START RECORDS FOR THE TASK
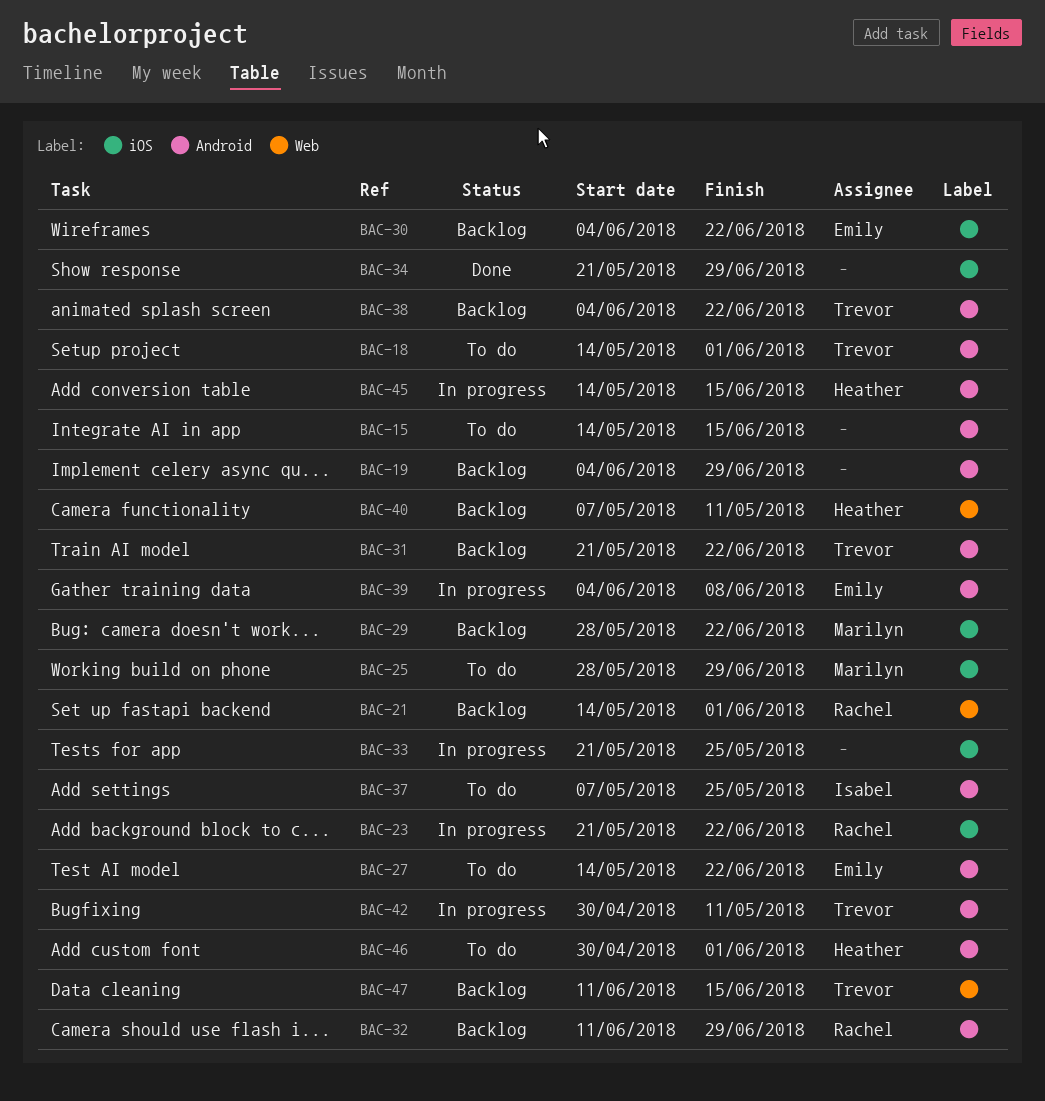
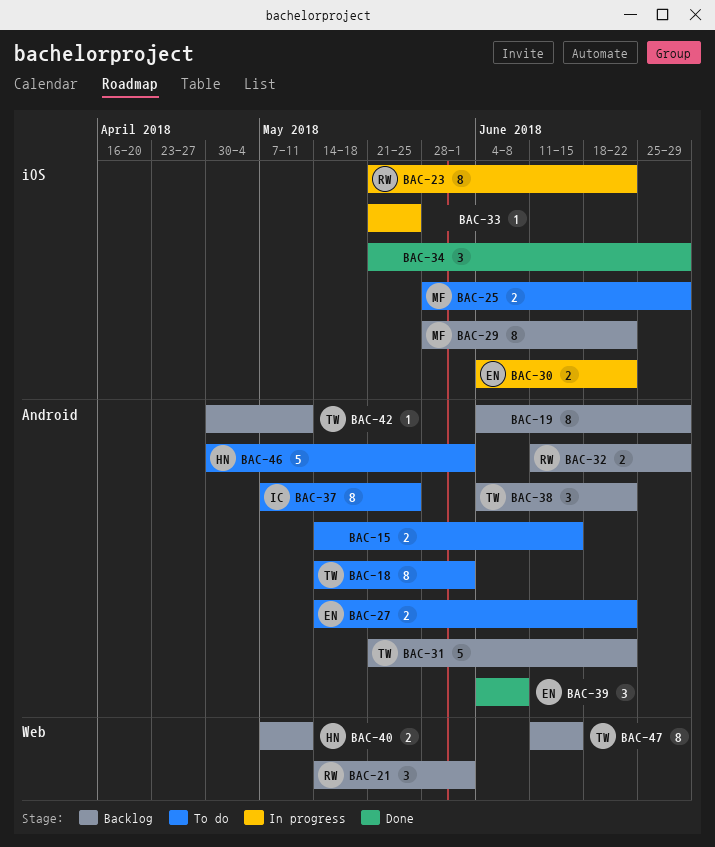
BAC-30, status: Backlog -> In progress
BAC-39, status: In progress -> Done
BAC-42, status: In progress -> Backlog
BAC-45: present -> none

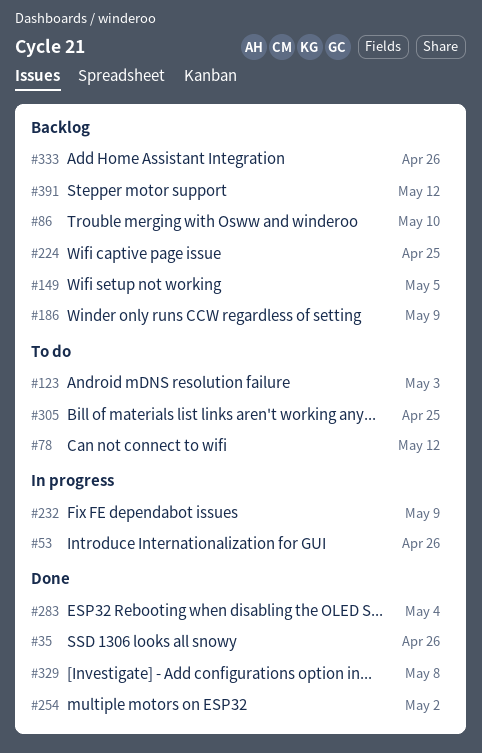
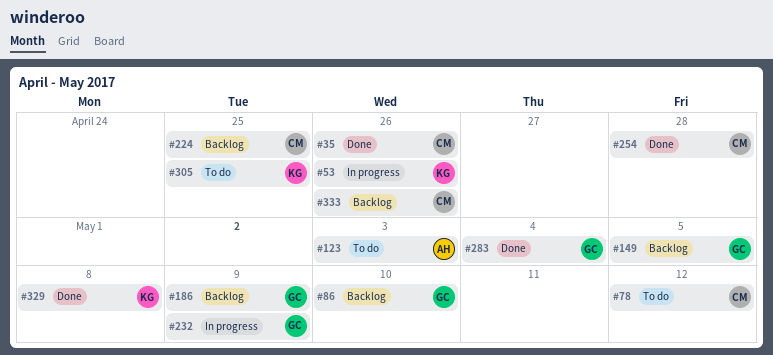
#254, due: May 2 -> Apr 28
#391: present -> none

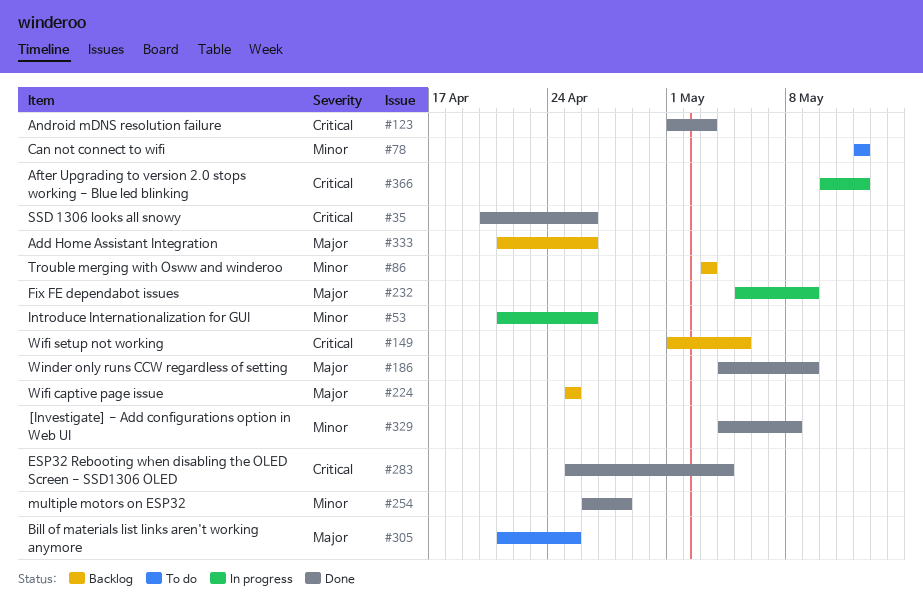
#86, due: May 10 -> May 3
#123, status: To do -> Done
#186, status: Backlog -> Done
#366: none -> present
END RECORDS FOR THE TASK
WHAT THE TASK REQUIRES: The material above is to be output exactly, with each picture left out.

RESULT OF THIS EXERCISE:
BAC-30, status: Backlog -> In progress
BAC-39, status: In progress -> Done
BAC-42, status: In progress -> Backlog
BAC-45: present -> none

#254, due: May 2 -> Apr 28
#391: present -> none

#86, due: May 10 -> May 3
#123, status: To do -> Done
#186, status: Backlog -> Done
#366: none -> present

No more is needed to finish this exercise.